DP11314 Emergence of Asia: Reforms, Corporate Savings, and Global Imbalances
|Author(s):||Jingting Fan, Sebnem Kalemli-Ozcan|
|Publication Date:||June 2016|
|JEL(s):||D24, E22, F41, O16, O47|
|Programme Areas:||International Macroeconomics and Finance, Macroeconomics and Growth|
|Link to this Page:||cepr.org/active/publications/discussion_papers/dp.php?dpno=11314|
One of the explanations for global imbalances is the self-financing behavior of credit-constrained firms in rapidly growing emerging markets.

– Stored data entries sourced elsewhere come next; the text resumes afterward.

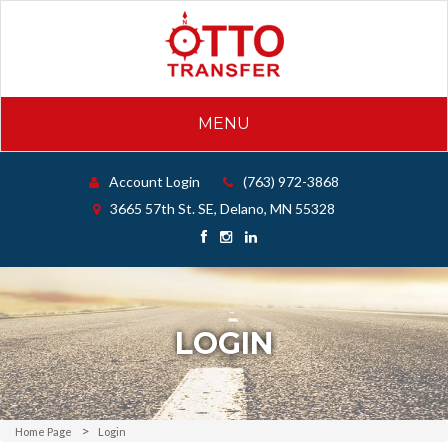
MENU
Account Login
(763) 972-3868
3665 57th St. SE, Delano, MN 55328
LOGIN
Home Page
Login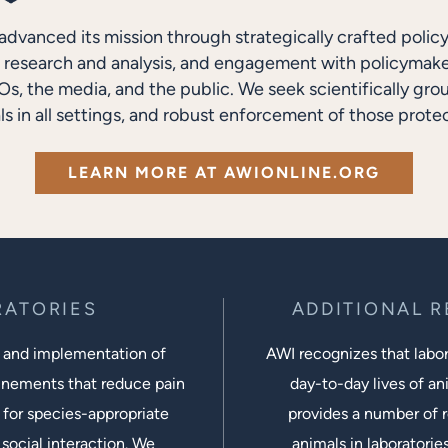
advanced its mission through strategically crafted polic
research and analysis, and engagement with policymakers
s, the media, and the public. We seek scientifically gro
ls in all settings, and robust enforcement of those protec
LEARN MORE AT AWIONLINE.ORG
RATORIES
ADDITIONAL 
 and implementation of
AWI recognizes that labora
inements that reduce pain
day-to-day lives of ani
 for species-appropriate
provides a number of r
social interaction. We
animals in laboratorie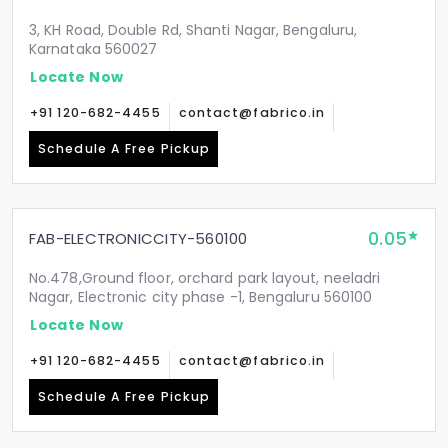
3, KH Road, Double Rd, Shanti Nagar, Bengaluru,
Karnataka 560027
Locate Now
+91 120-682-4455
contact@fabrico.in
Schedule A Free Pickup
0.05
FAB-ELECTRONICCITY-560100
No.478,Ground floor, orchard park layout, neeladri
Nagar, Electronic city phase -1, Bengaluru 560100
Locate Now
+91 120-682-4455
contact@fabrico.in
Schedule A Free Pickup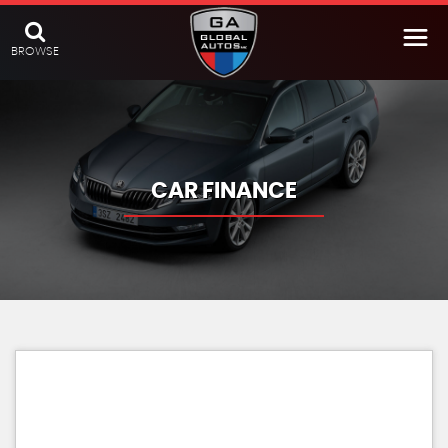
BROWSE
CAR FINANCE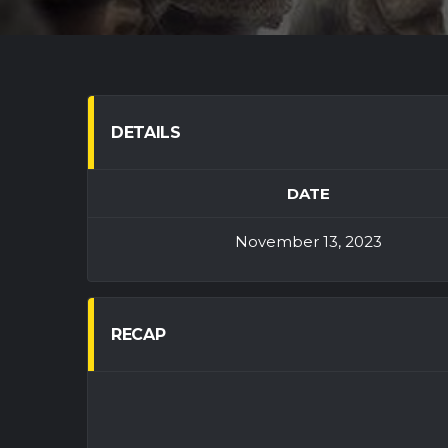
DETAILS
DATE
November 13, 2023
RECAP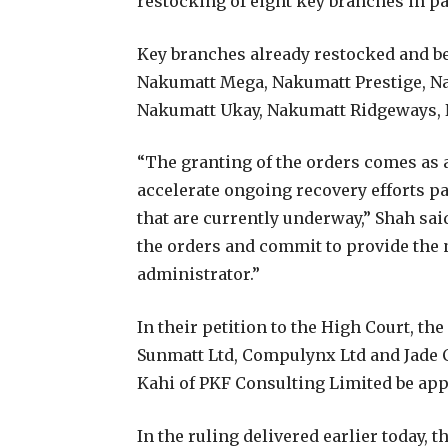
restocking of eight key branches in p
Key branches already restocked and beg
Nakumatt Mega, Nakumatt Prestige, Na
Nakumatt Ukay, Nakumatt Ridgeways, 
“The granting of the orders comes as a
accelerate ongoing recovery efforts pa
that are currently underway,” Shah sai
the orders and commit to provide the
administrator.”
In their petition to the High Court, t
Sunmatt Ltd, Compulynx Ltd and Jade 
Kahi of PKF Consulting Limited be app
In the ruling delivered earlier today,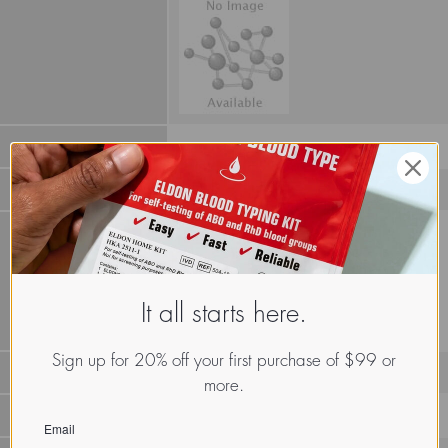
It all starts here.
Sign up for 20% off your first purchase of $99 or
more.
LECz.Euh.Cal.xx.Xxxx
Email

We use an extensive firm-level data set from several Asian countries during 2002-2011, and test the micro foundation of this theory by estimating the effect of an exogenous change in credit constraints, resulting from financial reforms, on firms' saving behavior. As predicted, after financial reforms, firms who were credit-constrained previously decreased their savings more (or increased their savings less) relative to unconstrained firms. However, this firm-level effect did not lead to a decrease in aggregate corporate savings as conjectured by the theory. Our sector level regressions show that corporate savings increased after financial reforms, and more so for sectors more dependent on external finance. The current account surpluses also did not register a significant deterioration after financial reforms, consistent with our findings on sectoral and aggregate corporate savings.